Purpose: : To develop an alternative substrate to amniotic membrane for cultured limbal epithelial cell ocular surface reconstruction.

Methods: : A mixed population of human limbal epithelial cells (LECs) and a population of limbal fibroblasts were isolated from donor corneal rims and expanded in culture. Neutralised rat-tail type I collagen, 10x MEM and medium containing fibroblasts was cast into circular gels for 30 min at 37°C and subjected to plastic compression (5min: Brown et al., 2005). Human LECs were seeded onto the surface of the compressed gels and maintained submerged in LEC culture medium for 13d before being subjected to airlifting for a further 5d. Gels were then fixed and processed for immunochemical analysis and electron microscopy (EM) for comparison with normal human cornea.
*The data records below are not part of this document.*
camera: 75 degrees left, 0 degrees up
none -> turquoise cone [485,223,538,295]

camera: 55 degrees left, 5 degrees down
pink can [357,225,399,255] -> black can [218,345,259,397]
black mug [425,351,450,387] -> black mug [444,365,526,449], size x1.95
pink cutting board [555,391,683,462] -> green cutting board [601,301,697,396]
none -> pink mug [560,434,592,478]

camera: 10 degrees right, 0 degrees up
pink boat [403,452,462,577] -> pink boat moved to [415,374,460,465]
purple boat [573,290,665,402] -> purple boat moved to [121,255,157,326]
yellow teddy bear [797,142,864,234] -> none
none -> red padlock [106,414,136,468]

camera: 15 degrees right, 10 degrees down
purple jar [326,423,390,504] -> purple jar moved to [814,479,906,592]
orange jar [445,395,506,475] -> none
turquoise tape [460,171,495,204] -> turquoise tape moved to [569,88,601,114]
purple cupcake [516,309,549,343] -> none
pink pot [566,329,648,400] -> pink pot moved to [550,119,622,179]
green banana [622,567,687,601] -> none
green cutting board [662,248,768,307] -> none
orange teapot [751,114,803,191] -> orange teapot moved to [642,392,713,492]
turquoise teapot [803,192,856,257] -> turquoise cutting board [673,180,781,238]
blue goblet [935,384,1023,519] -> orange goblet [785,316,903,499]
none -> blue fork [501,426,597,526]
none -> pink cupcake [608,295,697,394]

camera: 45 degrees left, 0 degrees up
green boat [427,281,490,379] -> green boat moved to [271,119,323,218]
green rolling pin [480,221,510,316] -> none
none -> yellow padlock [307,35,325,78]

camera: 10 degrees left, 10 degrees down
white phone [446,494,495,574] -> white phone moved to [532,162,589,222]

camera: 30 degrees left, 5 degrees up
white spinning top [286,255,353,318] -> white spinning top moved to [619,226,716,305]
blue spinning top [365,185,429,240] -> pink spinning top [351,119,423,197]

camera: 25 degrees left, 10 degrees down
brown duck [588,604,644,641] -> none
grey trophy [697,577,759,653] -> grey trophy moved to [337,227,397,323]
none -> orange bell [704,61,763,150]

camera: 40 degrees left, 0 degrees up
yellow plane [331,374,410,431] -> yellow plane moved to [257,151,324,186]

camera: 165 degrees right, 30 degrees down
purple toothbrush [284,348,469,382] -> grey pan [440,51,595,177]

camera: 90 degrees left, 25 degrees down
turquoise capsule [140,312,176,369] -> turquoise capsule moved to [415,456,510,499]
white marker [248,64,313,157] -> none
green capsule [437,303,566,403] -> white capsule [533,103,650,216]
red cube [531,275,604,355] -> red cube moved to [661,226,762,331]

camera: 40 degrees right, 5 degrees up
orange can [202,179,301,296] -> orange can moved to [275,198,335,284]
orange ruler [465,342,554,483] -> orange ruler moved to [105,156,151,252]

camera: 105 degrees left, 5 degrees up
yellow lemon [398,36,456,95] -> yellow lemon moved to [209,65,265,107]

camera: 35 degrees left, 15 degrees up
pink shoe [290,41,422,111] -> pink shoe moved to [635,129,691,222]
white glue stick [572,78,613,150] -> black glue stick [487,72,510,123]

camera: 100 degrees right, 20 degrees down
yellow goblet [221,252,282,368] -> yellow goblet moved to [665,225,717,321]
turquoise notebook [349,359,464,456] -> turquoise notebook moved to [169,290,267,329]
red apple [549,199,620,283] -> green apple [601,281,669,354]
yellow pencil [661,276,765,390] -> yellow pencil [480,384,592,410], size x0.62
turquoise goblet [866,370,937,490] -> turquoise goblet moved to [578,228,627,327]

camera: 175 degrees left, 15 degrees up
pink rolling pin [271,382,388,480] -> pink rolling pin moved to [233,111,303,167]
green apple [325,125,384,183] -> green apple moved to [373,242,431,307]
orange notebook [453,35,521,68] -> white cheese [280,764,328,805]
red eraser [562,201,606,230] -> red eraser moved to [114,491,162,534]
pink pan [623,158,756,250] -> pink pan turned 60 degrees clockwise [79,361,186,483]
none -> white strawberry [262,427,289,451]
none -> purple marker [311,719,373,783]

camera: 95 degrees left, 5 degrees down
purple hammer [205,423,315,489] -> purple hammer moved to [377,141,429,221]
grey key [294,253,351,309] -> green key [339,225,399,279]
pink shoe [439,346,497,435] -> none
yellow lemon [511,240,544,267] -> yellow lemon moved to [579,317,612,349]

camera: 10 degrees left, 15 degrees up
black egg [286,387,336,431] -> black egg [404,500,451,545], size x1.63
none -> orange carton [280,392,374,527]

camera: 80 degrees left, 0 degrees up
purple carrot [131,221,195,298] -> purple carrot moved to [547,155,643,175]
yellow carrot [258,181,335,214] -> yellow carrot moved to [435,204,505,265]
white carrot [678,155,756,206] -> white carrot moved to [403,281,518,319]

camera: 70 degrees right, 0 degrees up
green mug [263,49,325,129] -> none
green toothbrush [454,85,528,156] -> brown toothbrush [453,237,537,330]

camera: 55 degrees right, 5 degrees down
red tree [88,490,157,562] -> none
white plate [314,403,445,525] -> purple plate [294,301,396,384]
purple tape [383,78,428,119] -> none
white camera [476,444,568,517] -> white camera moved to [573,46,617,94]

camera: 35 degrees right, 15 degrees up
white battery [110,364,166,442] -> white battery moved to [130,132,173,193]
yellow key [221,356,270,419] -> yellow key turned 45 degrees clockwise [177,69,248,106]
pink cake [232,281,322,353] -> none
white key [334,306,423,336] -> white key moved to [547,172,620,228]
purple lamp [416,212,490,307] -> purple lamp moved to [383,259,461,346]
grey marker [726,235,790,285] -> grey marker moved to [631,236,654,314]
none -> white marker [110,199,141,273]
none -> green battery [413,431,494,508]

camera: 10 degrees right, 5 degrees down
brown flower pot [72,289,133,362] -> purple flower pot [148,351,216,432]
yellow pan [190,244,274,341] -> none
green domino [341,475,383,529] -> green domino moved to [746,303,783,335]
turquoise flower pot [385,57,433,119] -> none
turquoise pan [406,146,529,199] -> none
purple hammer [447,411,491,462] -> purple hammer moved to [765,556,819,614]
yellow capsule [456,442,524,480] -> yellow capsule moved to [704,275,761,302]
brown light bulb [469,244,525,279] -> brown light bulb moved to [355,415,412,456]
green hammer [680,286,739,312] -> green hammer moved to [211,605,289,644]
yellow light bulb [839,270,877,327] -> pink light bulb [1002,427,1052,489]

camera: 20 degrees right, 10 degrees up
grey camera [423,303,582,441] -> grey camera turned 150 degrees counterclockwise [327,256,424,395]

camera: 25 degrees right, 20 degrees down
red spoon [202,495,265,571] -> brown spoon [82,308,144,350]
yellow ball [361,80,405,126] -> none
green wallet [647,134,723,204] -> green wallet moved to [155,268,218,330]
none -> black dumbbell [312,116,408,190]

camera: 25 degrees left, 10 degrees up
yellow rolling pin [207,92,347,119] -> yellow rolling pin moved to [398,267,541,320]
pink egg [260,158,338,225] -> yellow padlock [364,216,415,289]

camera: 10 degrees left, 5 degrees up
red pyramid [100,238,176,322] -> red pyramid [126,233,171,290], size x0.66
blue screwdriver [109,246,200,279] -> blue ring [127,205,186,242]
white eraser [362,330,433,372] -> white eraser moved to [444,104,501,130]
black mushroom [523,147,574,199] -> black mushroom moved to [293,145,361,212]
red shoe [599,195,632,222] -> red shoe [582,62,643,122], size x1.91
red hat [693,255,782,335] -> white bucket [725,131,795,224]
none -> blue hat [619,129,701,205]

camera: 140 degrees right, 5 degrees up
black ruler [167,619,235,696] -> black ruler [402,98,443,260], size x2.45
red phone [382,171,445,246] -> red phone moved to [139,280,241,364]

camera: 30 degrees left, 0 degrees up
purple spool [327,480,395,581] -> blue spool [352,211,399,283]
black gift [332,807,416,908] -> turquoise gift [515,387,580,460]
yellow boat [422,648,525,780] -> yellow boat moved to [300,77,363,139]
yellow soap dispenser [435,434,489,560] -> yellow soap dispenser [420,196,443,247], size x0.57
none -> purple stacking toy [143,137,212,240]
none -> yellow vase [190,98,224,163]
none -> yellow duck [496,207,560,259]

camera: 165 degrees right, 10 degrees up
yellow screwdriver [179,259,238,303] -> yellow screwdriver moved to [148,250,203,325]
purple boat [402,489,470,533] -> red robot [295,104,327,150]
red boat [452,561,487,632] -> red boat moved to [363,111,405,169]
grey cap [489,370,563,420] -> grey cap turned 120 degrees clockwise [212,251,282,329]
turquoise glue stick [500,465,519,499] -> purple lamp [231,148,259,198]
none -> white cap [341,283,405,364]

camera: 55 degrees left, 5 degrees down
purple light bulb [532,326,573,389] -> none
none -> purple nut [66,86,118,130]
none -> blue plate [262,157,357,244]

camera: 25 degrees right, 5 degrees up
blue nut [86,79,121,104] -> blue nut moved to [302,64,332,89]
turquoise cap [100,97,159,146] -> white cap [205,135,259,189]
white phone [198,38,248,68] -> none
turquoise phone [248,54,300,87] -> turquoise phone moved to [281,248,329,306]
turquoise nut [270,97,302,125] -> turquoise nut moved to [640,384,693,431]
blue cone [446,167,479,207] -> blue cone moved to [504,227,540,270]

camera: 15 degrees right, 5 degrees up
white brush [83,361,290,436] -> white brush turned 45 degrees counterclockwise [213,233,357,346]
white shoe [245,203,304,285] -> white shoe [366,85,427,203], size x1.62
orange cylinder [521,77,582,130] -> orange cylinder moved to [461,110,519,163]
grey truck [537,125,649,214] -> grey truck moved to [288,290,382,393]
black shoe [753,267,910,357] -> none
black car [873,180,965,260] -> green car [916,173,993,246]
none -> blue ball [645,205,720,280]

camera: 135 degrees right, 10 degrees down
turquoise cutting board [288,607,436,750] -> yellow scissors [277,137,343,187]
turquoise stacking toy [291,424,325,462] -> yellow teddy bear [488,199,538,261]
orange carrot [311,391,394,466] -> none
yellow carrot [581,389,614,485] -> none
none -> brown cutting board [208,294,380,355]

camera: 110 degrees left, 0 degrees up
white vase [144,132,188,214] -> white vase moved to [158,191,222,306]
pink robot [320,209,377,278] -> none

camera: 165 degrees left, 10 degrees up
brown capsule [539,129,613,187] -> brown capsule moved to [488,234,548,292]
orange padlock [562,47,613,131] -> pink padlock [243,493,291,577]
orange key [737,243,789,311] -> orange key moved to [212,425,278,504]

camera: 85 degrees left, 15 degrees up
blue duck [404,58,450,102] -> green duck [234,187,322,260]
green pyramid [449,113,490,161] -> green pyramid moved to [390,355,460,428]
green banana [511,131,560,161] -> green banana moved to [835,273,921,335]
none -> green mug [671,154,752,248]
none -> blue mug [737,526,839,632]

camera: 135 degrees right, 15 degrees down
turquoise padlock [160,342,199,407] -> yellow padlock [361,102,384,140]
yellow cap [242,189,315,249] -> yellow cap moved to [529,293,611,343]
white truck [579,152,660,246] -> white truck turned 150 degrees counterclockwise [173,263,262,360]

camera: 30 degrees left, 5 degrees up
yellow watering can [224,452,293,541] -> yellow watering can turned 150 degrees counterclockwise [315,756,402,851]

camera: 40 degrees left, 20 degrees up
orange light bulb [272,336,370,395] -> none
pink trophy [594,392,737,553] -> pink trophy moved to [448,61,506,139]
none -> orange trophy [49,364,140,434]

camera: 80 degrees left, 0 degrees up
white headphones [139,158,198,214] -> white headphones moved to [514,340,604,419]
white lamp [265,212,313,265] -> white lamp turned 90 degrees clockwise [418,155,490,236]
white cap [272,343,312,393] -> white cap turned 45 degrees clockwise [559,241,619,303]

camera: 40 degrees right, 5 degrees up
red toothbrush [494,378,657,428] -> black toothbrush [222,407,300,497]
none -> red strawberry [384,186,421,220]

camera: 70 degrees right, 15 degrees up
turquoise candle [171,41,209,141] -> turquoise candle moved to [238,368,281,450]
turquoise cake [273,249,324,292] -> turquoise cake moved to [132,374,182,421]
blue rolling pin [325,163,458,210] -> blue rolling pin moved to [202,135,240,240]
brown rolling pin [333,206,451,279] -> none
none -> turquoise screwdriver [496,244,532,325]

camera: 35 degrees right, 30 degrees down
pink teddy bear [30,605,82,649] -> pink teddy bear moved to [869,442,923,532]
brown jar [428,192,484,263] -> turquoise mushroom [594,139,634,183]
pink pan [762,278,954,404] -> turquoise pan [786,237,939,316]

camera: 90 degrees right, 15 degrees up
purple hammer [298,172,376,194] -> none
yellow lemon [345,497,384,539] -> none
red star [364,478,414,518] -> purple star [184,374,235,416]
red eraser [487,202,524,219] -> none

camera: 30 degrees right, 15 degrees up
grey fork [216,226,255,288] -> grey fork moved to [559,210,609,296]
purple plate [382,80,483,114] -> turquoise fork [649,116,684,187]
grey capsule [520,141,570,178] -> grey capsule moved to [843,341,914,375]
Results: : LECs cultured on plastic compressed collagen closely resemble the human corneal epithelium. Immunocytochemical analysis of wholemount cellular collagen gels revealed that fibroblasts within the gels maintained a typical fibroblastic morphology with extended processes. Immunohistochemical analysis of transverse sections indicated that β-tubulin was predominantly expressed in the basal epithelial layer whereas cytokeratin 3 was seen throughout. The basement membrane proteins collagen IV and laminin were present in a thin layer between the cells and collagen substrate. Scanning EM showed polygonal superficial epithelial cells with numerous microvilli and microplicae. Transmission EM showed that epithelial cells with a keratin rich cytoplasm had adopted a multilayered conformation and revealed the presence of desmosomes between highly interdigitated adjacent epithelial cells.

Conclusions: : Limbal epithelial cells seeded onto plastic compressed collagen substrates adopt many of the typical characteristics of native human corneal epithelium. This rapidly reproducible corneal epithelial construct has great potential as both an in vitro model and cell carrier for ocular surface reconstruction.